Now that Spain looks to be in need of a full scale bailout - which to be credible would have to involve around 500bn euros of emergency loans (see my post Spain moves nearer to full-scale rescue) - the underwriting burden for Germany is looking very heavy.

Were the contagion to Italy to worsen, such that it found itself unable to borrow from commercial investors, a bailout for the Italian government would be of the order of 750bn euros or more.

Even assuming that the IMF took some of the strain of such rescues, the increase in the implied indebtedness of Germany of rescuing both Italy and Spain would be in the order of well over 10% of its GDP or output.

And that would be to ignore Germany's ever rising exposure to the emergency funding of the eurozone's ailing banks via the so-called TARGET2 payments system.

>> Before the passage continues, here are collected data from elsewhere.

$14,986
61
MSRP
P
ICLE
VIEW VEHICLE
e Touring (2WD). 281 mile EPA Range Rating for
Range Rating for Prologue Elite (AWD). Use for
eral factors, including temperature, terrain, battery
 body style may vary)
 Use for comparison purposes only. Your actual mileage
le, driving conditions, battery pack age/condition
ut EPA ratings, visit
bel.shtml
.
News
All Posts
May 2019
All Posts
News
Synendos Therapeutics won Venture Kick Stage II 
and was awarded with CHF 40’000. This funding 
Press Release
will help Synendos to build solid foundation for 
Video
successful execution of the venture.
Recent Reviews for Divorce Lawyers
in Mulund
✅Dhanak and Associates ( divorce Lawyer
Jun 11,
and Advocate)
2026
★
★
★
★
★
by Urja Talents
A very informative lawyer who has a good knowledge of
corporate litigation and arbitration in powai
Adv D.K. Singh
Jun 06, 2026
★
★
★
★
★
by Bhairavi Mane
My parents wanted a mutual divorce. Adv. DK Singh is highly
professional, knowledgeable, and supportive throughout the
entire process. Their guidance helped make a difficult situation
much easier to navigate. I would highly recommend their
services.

Germany's de facto loans to these banks is equivalent to around 30% of its GDP (this figure is based on the assumption that, in a worst case of a eurozone breakup, Germany was unable to share the cost with other eurozone members on the basis of an official burden-sharing formula).

To put all this in simple terms, the absence of a comprehensive solution to the eurozone's woes is progressively poisoning the German balance sheet: on the "are-what-you-eat" principle, Germany is gradually turning into Italy and Spain, in a fiscal sense.

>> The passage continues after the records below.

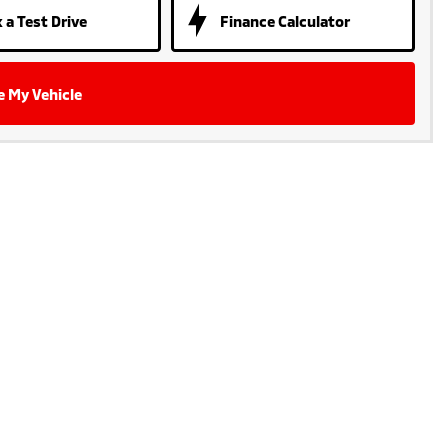
 a Test Drive
Finance Calculator
e My Vehicle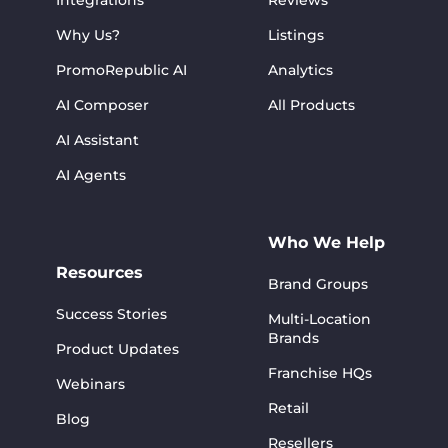
Integrations
Reviews
Why Us?
Listings
PromoRepublic AI
Analytics
AI Composer
All Products
AI Assistant
AI Agents
Who We Help
Resources
Brand Groups
Success Stories
Multi-Location
Brands
Product Updates
Franchise HQs
Webinars
Retail
Blog
Resellers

So the status quo is arguably becoming less and less sustainable for Germany.

That leaves only two options: the pronounced economic, financial and political shock (ahem) of breaking up the eurozone; or the pronounced economic, financial and political challenge (ahem) of merging the balance sheets of eurozone members in a full-scale fiscal and banking union, which would look quite a lot like the creation of a United States of Europe.

To return to Moody's for a second, it is difficult to see Germany retaining its AAA rating in the immediate aftermath of a eurozone breakup or in the transition phase to a United States of Europe - though it might well get the AAA back in both cases, in time.

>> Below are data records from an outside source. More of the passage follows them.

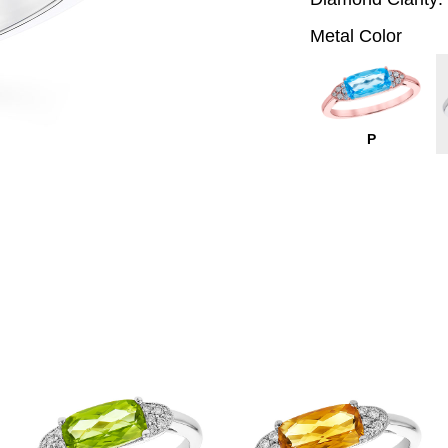
Metal Color
P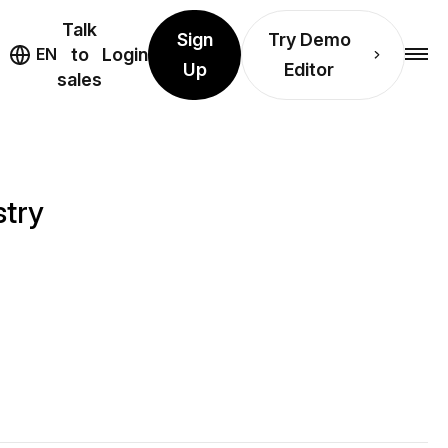
Talk
Sign
Try Demo
EN
to
Login
Up
Editor
sales
stry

In a dismantling of the eurozone, the losses on German credit extended to weaker eurozone economies would be huge, while German industry and employment would be hurt both by a rise in the value of a new German currency and by an inevitable recession in much of Europe.

As for the creation of a eurozone federation, during the implementation phase the perceived strain on German public finances would increase.

But here is the thing, at the moment that the eurozone was perceived as a credible single entity, for fiscal and monetary purposes, the whole region might enjoy AAA status - so long as, in these circumstances, the European Central Bank was put in the same position as the US Federal Reserve, Japan's central bank and the Bank of England, that is able to be the buyer of last resort of eurozone sovereign debt.

A combination of credible controls on eurozone-wide spending, taxing and borrowing, with a central bank endowed with the ability to stand in for the market when the market won't lend to governments, would allow the eurozone's public finances to be compared directly with those of the US and the UK.

The point, as many of you will know, is that seen as a single entity the deficit of the eurozone is smaller than that of the US and UK. And eurozone gross debt as a percentage of GDP is less than that of the US - which still has AAA from most rating agencies - and is comparable with that of the UK, which retains AAA from all agencies (of course, whether the UK will keep AAA is moot).

To put it in more practical terms, a monetarily and fiscally integrated eurozone should be able to borrow as cheaply and easily as the other major developed economies, namely the UK, US and Japan.

There is only one snag. For the people of Europe, would the financial benefits of this kind of federation outweigh the perceived erosion of their control over the destinies of their respective nations?

That is the European question of our age.